Per me la musa è l’esperienza, diretta ed indiretta, sono i libri che ho letto, la musica che ho ascoltato, i film che ho visto, la strada che ho fatto, gli amici che ho perso, gli amori che ho avuto.
I fotografi a cui mi ispiro sono i minuti di vita che ritengo memorabili.
A.M.: Ci sono state altre mostre oltre a questa?
Alessandra Cridar: L’idea di esporre non è stata per me una spasmodica esigenza di mettermi in mostra. Non mi sono mai ritenuta una fotografa egotista, ma molto esistenzialista. Il viaggio nell’esposizione è stata una corrispondenza armoniosa e calma con la mia evoluzione interiore ed artistica. Poter stampare e condividere in modo diretto, al di fuori degli strumenti della rete, le mie opere è stato un atto di creazione oltre il concepimento, un successivo atto di creazione, una sorta di parto che ho dovuto covare e coccolare per diverso tempo prima di poterlo affrontare. E le mie prime tappe non sono state piazze ambiziose. Seppur ho avuto proposte dalla Galleria Sperone di Cagliari e dallo spazio Cerere di Roma, ho preferito rimandare ad un successivo momento di maturità ed affrontare realtà più vicine alla mia dimensione umana e più collegate alla mia vita quotidiana.
Esporre nel mio paese, Arbus, ha per me significato abbattere un muro importante, quello della definizione che la collettività in cui vivi fa di te stessa nell’abitudine e nella superficialità, far conoscere a persone legate da conoscenza e da affetto un lato fondamentale di me ed in un certo senso poterlo imporre loro.
È stata la mia prima mostra svoltosi a marzo del 2010, a cui è seguita una seconda, in un altro piccolo centro, all’interno dell’Abarra Festival di Villacidro. Quest’ultimo è stato anche un momento di confronto e se vogliamo un convivio con altri fotografi del Medio Campidano, uno scambio che ritengo molto utile, dal sapore antico.
Adoro vivermi i piccoli passi, procedere per tappe, sentire addosso il peso della crescita e dei sacrifici, mi dona una misura reale dei miei progressi.
A.M.: Cosa ti aspetti dall’inaugurazione?
Alessandra Cridar: Spero che non arrivi nulla di ciò che mi aspetto, perché vorrebbe dire che la mostra mi ha sorpreso.

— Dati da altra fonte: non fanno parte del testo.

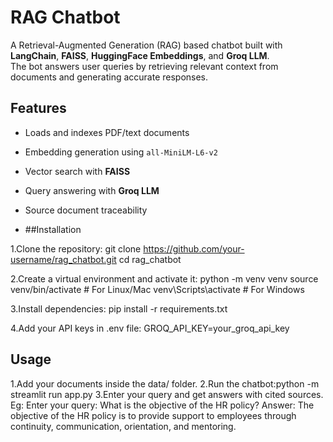 # RAG Chatbot 

A Retrieval-Augmented Generation (RAG) based chatbot built with **LangChain**, **FAISS**, **HuggingFace Embeddings**, and **Groq LLM**.  
The bot answers user queries by retrieving relevant context from documents and generating accurate responses.

## Features
- Loads and indexes PDF/text documents
- Embedding generation using `all-MiniLM-L6-v2`
- Vector search with **FAISS**
- Query answering with **Groq LLM**
- Source document traceability

- ##Installation

1.Clone the repository:
git clone https://github.com/your-username/rag_chatbot.git
cd rag_chatbot

2.Create a virtual environment and activate it:
python -m venv venv
source venv/bin/activate   # For Linux/Mac
venv\Scripts\activate      # For Windows

3.Install dependencies:
pip install -r requirements.txt

4.Add your API keys in .env file:
GROQ_API_KEY=your_groq_api_key


## Usage 

   1.Add your documents inside the data/ folder.
   2.Run the chatbot:python -m streamlit run app.py
   3.Enter your query and get answers with cited sources.
      Eg: Enter your query: What is the objective of the HR policy?
          Answer: The objective of the HR policy is to provide support to employees through continuity, communication, orientation, and mentoring.

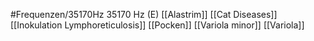 #Frequenzen/35170Hz
35170 Hz (E)
[[Alastrim]]
[[Cat Diseases]]
[[Inokulation Lymphoreticulosis]]
[[Pocken]]
[[Variola minor]]
[[Variola]]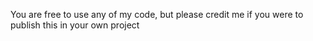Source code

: You are free to use any of my code, but please credit me if you were to publish this in your own project
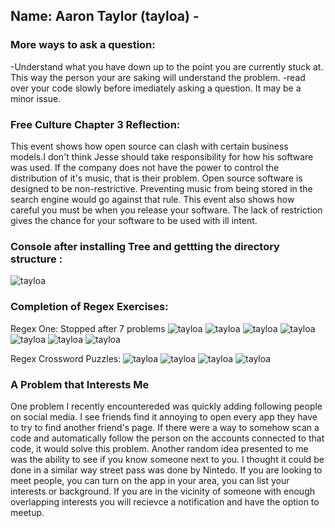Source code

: ## Name: Aaron Taylor (tayloa) - 
### More ways to ask a question:
-Understand what you have down up to the point you are currently stuck at. This way the person your are saking will understand the problem.
-read over your code slowly before imediately asking a question. It may be a minor issue.

### Free Culture Chapter 3 Reflection:
This event shows how open source can clash with certain business models.I don't think Jesse should take responsibility for how his software was used. If the company does not have the power to control the distribution of it's music, that is their problem. Open source software is designed to be non-restrictive. Preventing music from being stored in the search engine would go against that rule. This event also shows how careful you must be when you release your software. The lack of restriction gives the chance for your software to be used with ill intent.

### Console after installing Tree and gettting the directory structure : 
![tayloa](images/man_tree.png)

### Completion of Regex Exercises:
Regex One: Stopped after 7 problems
![tayloa](images/regex_1.png)
![tayloa](images/regex_2.png)
![tayloa](images/regex_3.png)
![tayloa](images/regex_4.png)
![tayloa](images/regex_5.png)
![tayloa](images/regex_6.png)
![tayloa](images/regex_7.png)

Regex Crossword Puzzles:
![tayloa](images/regex_cross1.png)
![tayloa](images/regex_cross2.png)
![tayloa](images/regex_cross3.png)
![tayloa](images/regex_cross4.png)

### A Problem that Interests Me
One problem I recently encountereded was quickly adding following people on social media. I see friends find it annoying to open every app they have to try to find another friend's page. If there were a way to somehow scan a code and automatically follow the person on the accounts connected to that code, it would solve this problem. Another random idea presented to me was the ability to see if you know someone next to you. I thought it could be done in a similar way street pass was done by Nintedo. If you are looking to meet people, you can turn on the app in your area, you can list your interests or background. If you are in the vicinity of someone with enough overlapping interests you will recievce a notification and have the option to meetup.
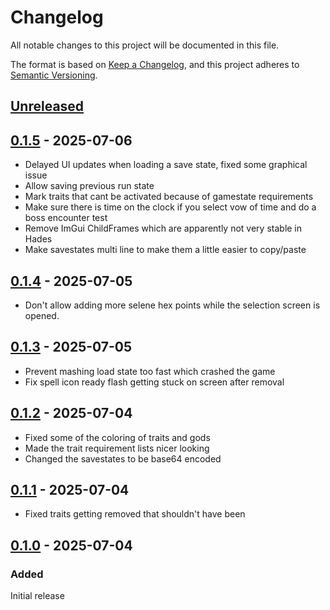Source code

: # Changelog

All notable changes to this project will be documented in this file.

The format is based on [Keep a Changelog](https://keepachangelog.com/en/1.1.0/),
and this project adheres to [Semantic Versioning](https://semver.org/spec/v2.0.0.html).

## [Unreleased]

## [0.1.5] - 2025-07-06

- Delayed UI updates when loading a save state, fixed some graphical issue
- Allow saving previous run state
- Mark traits that cant be activated because of gamestate requirements
- Make sure there is time on the clock if you select vow of time and do a boss encounter test
- Remove ImGui ChildFrames which are apparently not very stable in Hades
- Make savestates multi line to make them a little easier to copy/paste

## [0.1.4] - 2025-07-05

- Don't allow adding more selene hex points while the selection screen is opened.

## [0.1.3] - 2025-07-05

- Prevent mashing load state too fast which crashed the game
- Fix spell icon ready flash getting stuck on screen after removal

## [0.1.2] - 2025-07-04

- Fixed some of the coloring of traits and gods
- Made the trait requirement lists nicer looking
- Changed the savestates to be base64 encoded

## [0.1.1] - 2025-07-04

- Fixed traits getting removed that shouldn't have been

## [0.1.0] - 2025-07-04

### Added

Initial release

[unreleased]: https://github.com/threecreepio/H2-Practise/compare/0.1.5...HEAD
[0.1.5]: https://github.com/threecreepio/H2-Practise/compare/0.1.4...0.1.5
[0.1.4]: https://github.com/threecreepio/H2-Practise/compare/0.1.3...0.1.4
[0.1.3]: https://github.com/threecreepio/H2-Practise/compare/0.1.2...0.1.3
[0.1.2]: https://github.com/threecreepio/H2-Practise/compare/0.1.1...0.1.2
[0.1.1]: https://github.com/threecreepio/H2-Practise/compare/0.1.0...0.1.1
[0.1.0]: https://github.com/threecreepio/H2-Practise/compare/0.1.0...0.1.0
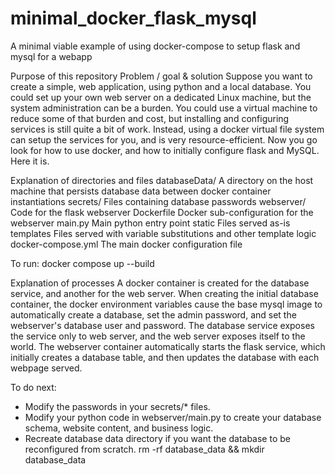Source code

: # minimal_docker_flask_mysql
A minimal viable example of using docker-compose to setup flask and mysql for a webapp

Purpose of this repository 
 Problem / goal & solution
  Suppose you want to create a simple, web application, using python and a local database.
  You could set up your own web server on a dedicated Linux machine, but the system administration can be a burden.
  You could use a virtual machine to reduce some of that burden and cost, but installing and configuring services is still quite a bit of work.
  Instead, using a docker virtual file system can setup the services for you, and is very resource-efficient.
  Now you go look for how to use docker, and how to initially configure flask and MySQL. Here it is.

Explanation of directories and files
 databaseData/	A directory on the host machine that persists database data between docker container instantiations
 secrets/	Files containing database passwords
 webserver/	Code for the flask webserver
  Dockerfile	Docker sub-configuration for the webserver
  main.py	Main python entry point
  static	Files served as-is
  templates	Files served with variable substitutions and other template logic
 docker-compose.yml	The main docker configuration file



To run:
 docker compose up --build
 
  Explanation of processes
   A docker container is created for the database service, and another for the web server.
   When creating the initial database container, the docker environment variables cause the base mysql image to automatically
   create a database, set the admin password, and set the webserver's database user and password.
   The database service exposes the service only to web server, and the web server exposes itself to the world.
   The webserver container automatically starts the flask service, which initially creates a database table,
   and then updates the database with each webpage served.

To do next:
 * Modify the passwords in your secrets/* files.
 * Modify your python code in webserver/main.py to create your database schema, website content, and business logic.
 * Recreate database data directory if you want the database to be reconfigured from scratch.
    rm -rf database_data  &&  mkdir database_data

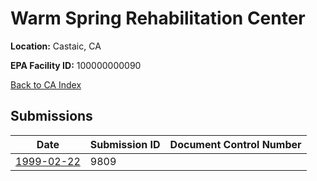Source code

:# Warm Spring Rehabilitation Center

**Location:** Castaic, CA

**EPA Facility ID:** 100000000090

[Back to CA Index](../../index.md)

## Submissions

| Date | Submission ID | Document Control Number |
|------|--------------|-------------------------|
| [1999-02-22](submissions/9809.md) | 9809 |  |
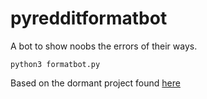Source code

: # pyredditformatbot
A bot to show noobs the errors of their ways.

`python3 formatbot.py`

Based on the dormant project found [here](https://github.com/nicker-bocker/pyredditformatbot)
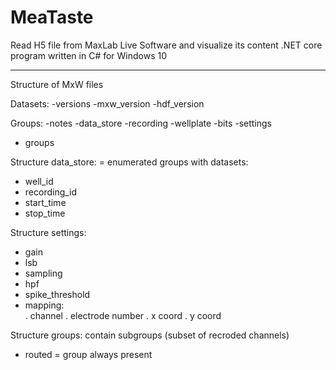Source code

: # MeaTaste

Read H5 file from MaxLab Live Software and visualize its content
.NET core program written in C# for Windows 10

---
Structure of MxW files

Datasets: 
-versions
-mxw_version
-hdf_version

Groups:
-notes
-data_store
-recording
-wellplate
-bits
-settings
- groups

Structure data_store: = enumerated groups
with datasets:
- well_id
- recording_id
- start_time
- stop_time

Structure settings:
- gain
- lsb
- sampling
- hpf
- spike_threshold
- mapping:	
	. channel
	. electrode number
	. x coord
	. y coord

Structure groups: contain subgroups (subset of recroded channels)
- routed = group always present
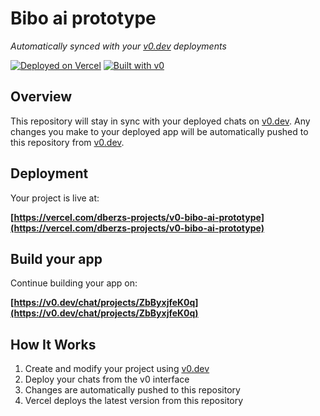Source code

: # Bibo ai prototype

*Automatically synced with your [v0.dev](https://v0.dev) deployments*

[![Deployed on Vercel](https://img.shields.io/badge/Deployed%20on-Vercel-black?style=for-the-badge&logo=vercel)](https://vercel.com/dberzs-projects/v0-bibo-ai-prototype)
[![Built with v0](https://img.shields.io/badge/Built%20with-v0.dev-black?style=for-the-badge)](https://v0.dev/chat/projects/ZbByxjfeK0q)

## Overview

This repository will stay in sync with your deployed chats on [v0.dev](https://v0.dev).
Any changes you make to your deployed app will be automatically pushed to this repository from [v0.dev](https://v0.dev).

## Deployment

Your project is live at:

**[https://vercel.com/dberzs-projects/v0-bibo-ai-prototype](https://vercel.com/dberzs-projects/v0-bibo-ai-prototype)**

## Build your app

Continue building your app on:

**[https://v0.dev/chat/projects/ZbByxjfeK0q](https://v0.dev/chat/projects/ZbByxjfeK0q)**

## How It Works

1. Create and modify your project using [v0.dev](https://v0.dev)
2. Deploy your chats from the v0 interface
3. Changes are automatically pushed to this repository
4. Vercel deploys the latest version from this repository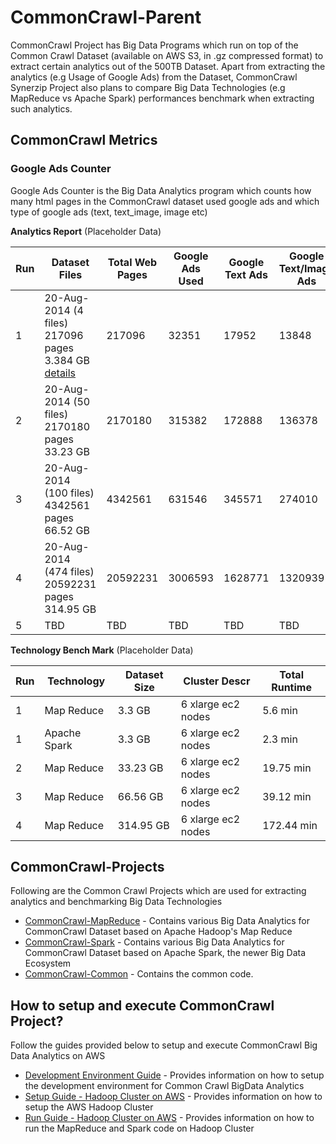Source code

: CommonCrawl-Parent
=========

CommonCrawl Project has Big Data Programs which run on top of the Common Crawl Dataset (available on AWS S3, in .gz compressed format) to extract certain analytics out of the 500TB Dataset. Apart from extracting the analytics (e.g Usage of Google Ads) from the Dataset, CommonCrawl Synerzip Project also plans to compare Big Data Technologies (e.g MapReduce vs Apache Spark) performances benchmark when extracting such analytics.

CommonCrawl Metrics
-----

### Google Ads Counter
Google Ads Counter is the Big Data Analytics program which counts how many html pages in the CommonCrawl dataset used google ads and which type of google ads (text, text_image, image etc)

**Analytics Report** (Placeholder Data)

| Run | Dataset Files | Total Web Pages | Google Ads Used | Google Text Ads | Google Text/Image Ads | Google Image Ads |
|-----|---------------|-----------------|-----------------|-----------------|---------------------------|------------------|
| 1 |20-Aug-2014 (4 files) 217096 pages 3.384 GB [details](file-list/expt1.md) | 217096 | 32351 | 17952 | 13848 | 551 |
| 2 | 20-Aug-2014 (50 files) 2170180 pages 33.23 GB | 2170180 | 315382 | 172888 | 136378 | 6116 | 
| 3 | 20-Aug-2014 (100 files) 4342561 pages 66.52 GB | 4342561 | 631546 | 345571 | 274010 | 11965 | 
| 4 | 20-Aug-2014 (474 files) 20592231 pages 314.95 GB | 20592231 | 3006593 | 1628771 | 1320939 | 56883 |
| 5 | TBD | TBD | TBD | TBD | TBD | TBD | 

**Technology Bench Mark** (Placeholder Data)
   
| Run | Technology | Dataset Size | Cluster Descr | Total Runtime |
|-----|------------|--------------|---------------|---------------|
| 1 | Map Reduce | 3.3 GB | 6 xlarge ec2 nodes| 5.6 min |
| 1 | Apache Spark | 3.3 GB | 6 xlarge ec2 nodes | 2.3 min |
| 2 | Map Reduce | 33.23 GB | 6 xlarge ec2 nodes| 19.75 min |
| 3 | Map Reduce | 66.56 GB | 6 xlarge ec2 nodes | 39.12 min |   
| 4 | Map Reduce | 314.95 GB | 6 xlarge ec2 nodes | 172.44 min | 


CommonCrawl-Projects
-----
Following are the Common Crawl Projects which are used for extracting analytics and benchmarking Big Data Technologies
* [CommonCrawl-MapReduce](http://github.com/synerzip/CommonCrawl-MapReduce) - Contains various Big Data Analytics for CommonCrawl Dataset based on Apache Hadoop's Map Reduce
* [CommonCrawl-Spark](http://github.com/synerzip/CommonCrawl-Spark) - Contains various Big Data Analytics for CommonCrawl Dataset based on Apache Spark, the newer Big Data Ecosystem
* [CommonCrawl-Common](http://github.com/synerzip/CommonCrawl-Common) - Contains the common code.


How to setup and execute CommonCrawl Project?
-----
Follow the guides provided below to setup and execute CommonCrawl Big Data Analytics on AWS 

* [Development Environment Guide](http://github.com/synerzip/CommonCrawl-Parent/blob/master/dev_env_setup.md) - Provides information on how to setup the development environment for Common Crawl BigData Analytics
* [Setup Guide - Hadoop Cluster on AWS](http://github.com/synerzip/CommonCrawl-Parent/blob/master/aws_setup.md) - Provides information on how to setup the AWS Hadoop Cluster
* [Run Guide - Hadoop Cluster on AWS](http://github.com/synerzip/CommonCrawl-Parent/blob/master/execute_on_aws.md) - Provides information on how to run the MapReduce and Spark code on Hadoop Cluster
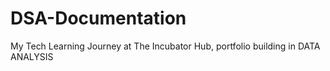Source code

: # DSA-Documentation 

 My Tech Learning Journey at The Incubator Hub, portfolio building in DATA ANALYSIS  
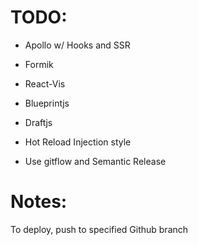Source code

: # TODO:

- Apollo w/ Hooks and SSR
- Formik
- React-Vis
- Blueprintjs
- Draftjs
- Hot Reload Injection style

- Use gitflow and Semantic Release

# Notes:

To deploy, push to specified Github branch
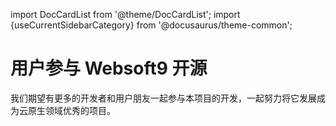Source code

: import DocCardList from '@theme/DocCardList';
import {useCurrentSidebarCategory} from '@docusaurus/theme-common';


# 用户参与 Websoft9 开源

我们期望有更多的开发者和用户朋友一起参与本项目的开发，一起努力将它发展成为云原生领域优秀的项目。

<DocCardList items={useCurrentSidebarCategory().items}/>

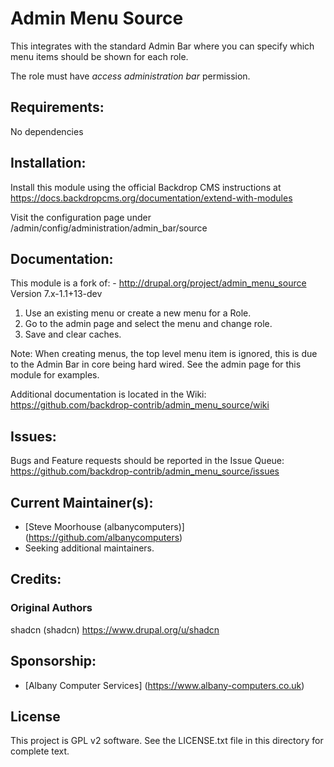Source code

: # Admin Menu Source

This integrates with the standard Admin Bar where you can specify which menu
items should be shown for each role.

The role must have *access administration bar* permission.

## Requirements:
No dependencies

## Installation:
Install this module using the official Backdrop CMS instructions at https://docs.backdropcms.org/documentation/extend-with-modules

Visit the configuration page under /admin/config/administration/admin_bar/source

## Documentation:
This module is a fork of: -
 http://drupal.org/project/admin_menu_source Version 7.x-1.1+13-dev

1. Use an existing menu or create a new menu for a Role.
2. Go to the admin page and select the menu and change role.
3. Save and clear caches.

Note: When creating menus, the top level menu item is ignored, this is due to
the Admin Bar in core being hard wired. See the admin page for this module
for examples.

Additional documentation is located in the Wiki: https://github.com/backdrop-contrib/admin_menu_source/wiki

## Issues:
Bugs and Feature requests should be reported in the Issue Queue: https://github.com/backdrop-contrib/admin_menu_source/issues

## Current Maintainer(s):
- [Steve Moorhouse (albanycomputers)] (https://github.com/albanycomputers)
- Seeking additional maintainers.

## Credits:

### Original Authors 
shadcn (shadcn) https://www.drupal.org/u/shadcn

## Sponsorship:
 - [Albany Computer Services] (https://www.albany-computers.co.uk)

## License
This project is GPL v2 software. See the LICENSE.txt file in this directory for complete text.
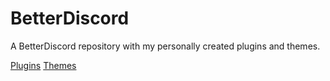 # BetterDiscord
A BetterDiscord repository with my personally created plugins and themes.

[Plugins](https://github.com/dvcky/BetterDiscord/tree/master/plugins)
[Themes](https://github.com/dvcky/BetterDiscord/tree/master/themes)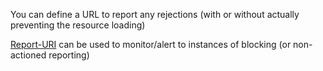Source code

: You can define a URL to report any rejections (with or without actually preventing the resource loading)

[Report-URI](https://report-uri.com) can be used to monitor/alert to instances of blocking (or non-actioned reporting)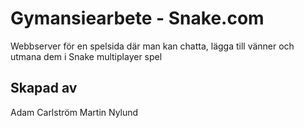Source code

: # Gymansiearbete - Snake.com
Webbserver för en spelsida där man kan chatta, lägga till vänner och utmana dem i Snake multiplayer spel

## Skapad av
Adam Carlström
Martin Nylund
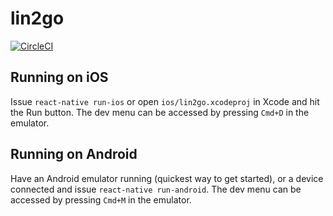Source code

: # lin2go
[![CircleCI](https://circleci.com/gh/mthmulders/lin2go.svg?style=svg)](https://circleci.com/gh/mthmulders/lin2go)

## Running on iOS
Issue `react-native run-ios` or open `ios/lin2go.xcodeproj` in Xcode and hit the Run button.
The dev menu can be accessed by pressing `Cmd+D` in the emulator.

## Running on Android
Have an Android emulator running (quickest way to get started), or a device connected and issue `react-native run-android`.
The dev menu can be accessed by pressing `Cmd+M` in the emulator.
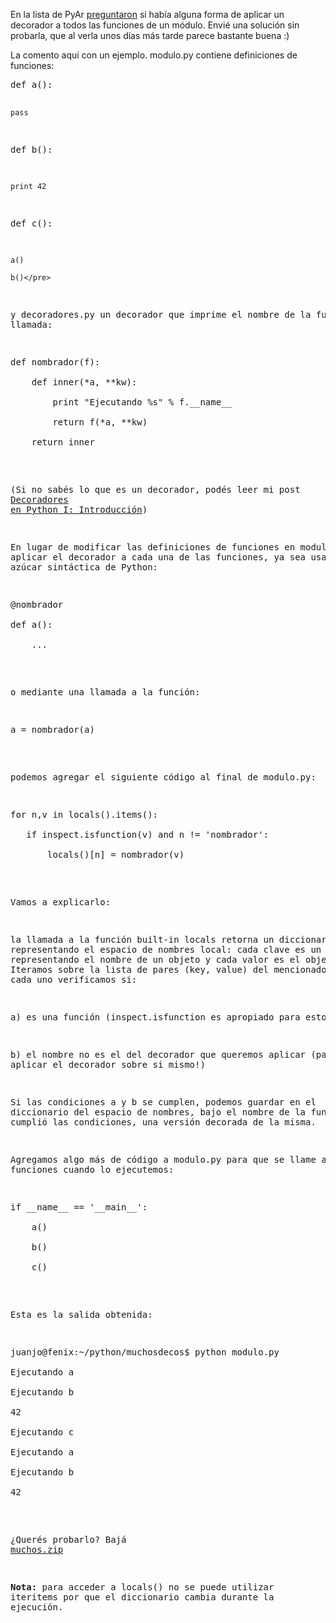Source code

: <html><body><p>En la lista de PyAr <a href="http://www.grulic.org.ar/lurker/message/20100204.020622.c24e333b.en.html" target="_blank">preguntaron</a> si había alguna forma de aplicar un decorador a todos las funciones de un módulo. Envié una solución sin probarla, que al verla unos días más tarde parece bastante buena :)



La comento aquí con un ejemplo. modulo.py contiene definiciones de funciones:

</p><pre>def a():

    pass



def b():

    print 42



def c():

    a()

    b()</pre>

y decoradores.py un decorador que imprime el nombre de la función llamada:

<pre>def nombrador(f):

    def inner(*a, **kw):

        print "Ejecutando %s" % f.__name__

        return f(*a, **kw)

    return inner</pre>

(Si no sabés lo que es un decorador, podés leer mi post <a href="http://www.juanjoconti.com.ar/2008/07/11/decoradores-en-python-i/" target="_blank">Decoradores en Python I: Introducción</a>)



En lugar de modificar las definiciones de funciones en modulo.py para aplicar el decorador a cada una de las funciones, ya sea usando el azúcar sintáctica de Python:

<pre>@nombrador

def a():

    ...</pre>

o mediante una llamada a la función:

<pre>a = nombrador(a)</pre>

podemos agregar el siguiente código al final de modulo.py:

<pre>for n,v in locals().items():

   if inspect.isfunction(v) and n != 'nombrador':

       locals()[n] = nombrador(v)</pre>

Vamos a explicarlo:



la llamada a la función built-in locals retorna un diccionario representando el espacio de nombres local: cada clave es un string representando el nombre de un objeto y cada valor es el objeto en si. Iteramos sobre la lista de pares (key, value) del mencionado dict y por cada uno verificamos si:



a) es una función (inspect.isfunction es apropiado para esto)

b) el nombre no es el del decorador que queremos aplicar (para no aplicar el decorador sobre si mismo!)



Si las condiciones a y b se cumplen, podemos guardar en el diccionario del espacio de nombres, bajo el nombre de la función que cumplió las condiciones, una versión decorada de la misma.



Agregamos algo más de código a modulo.py para que se llame a las funciones cuando lo ejecutemos:

<pre>if __name__ == '__main__':

    a()

    b()

    c()</pre>

Esta es la salida obtenida:

<pre lang="bash">juanjo@fenix:~/python/muchosdecos$ python modulo.py

Ejecutando a

Ejecutando b

42

Ejecutando c

Ejecutando a

Ejecutando b

42</pre>

¿Querés probarlo? Bajá <a href="/wp-content/uploads/2010/02/muchos.zip">muchos.zip</a>



<strong>Nota:</strong> para acceder a locals() no se puede utilizar iteritems por que el diccionario cambia durante la ejecución.</body></html>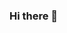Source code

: ### Hi there 👋

<!--
**Awakard/Awakard** is a ✨ _special_ ✨ repository because its `README.md` (this file) appears on your GitHub profile.

Here are some ideas to get you started:

- 🔭 I’m currently working on ...my life
- 🌱 I’m currently learning ... patience 
- 👯 I’m looking to collaborate on ...my projects
- 🤔 I’m looking for help with ...my attitude 
- 💬 Ask me about ...my life
- 📫 How to reach me: ... coraking723@gmail.com

- 😄 Pronouns: ...
- ⚡ Fun fact: ...
-->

A dire il vero non ho particolari aspettative di pubblico, di seguito o di successo, sia per la dimensione della mostra, che per la scelta del progetto da esporre.
Vorrei che arrivasse il senso, questo sì, e che nella critica e nel confronto di chi mi osserva potesse nascere una dialettica che mi permetta di affinarlo, magari di proseguirlo, di scriverne un nuovo capitolo.
Quello che cerco di trasmettere in questa mostra è l’incredibile involuzione che il progresso tecnologico ha portato alla nostra essenza, alla nostra natura. In pratica è una grande certificazione della fine dell’umanesimo, della centralità dell’uomo nei rapporti fra uomo e mondo produttivo ed allargando la scala fra l’uomo e mondo esterno. L’uomo che si mimetizza, si adatta, si conforma e conforma il proprio ciclo esistenziale alla funzione matematica che descrive la tecnica e la tecnologia è la firma di un cambio di epoca che accompagna un vero e proprio cambio di specie. Una mimesi di non resistenza, ovvero una capacità di adattamento che non serve alla resistenza della specie, bensì alla sua fusione in altro, alla sua dissoluzione.
Una sorta di controsenso della legge di Darwin.
Ecco mi piacerebbe che proprio ad una mostra sulla disumanizzazione ci fosse contatto umano, ci fosse sensazione di scambio reale, concreto.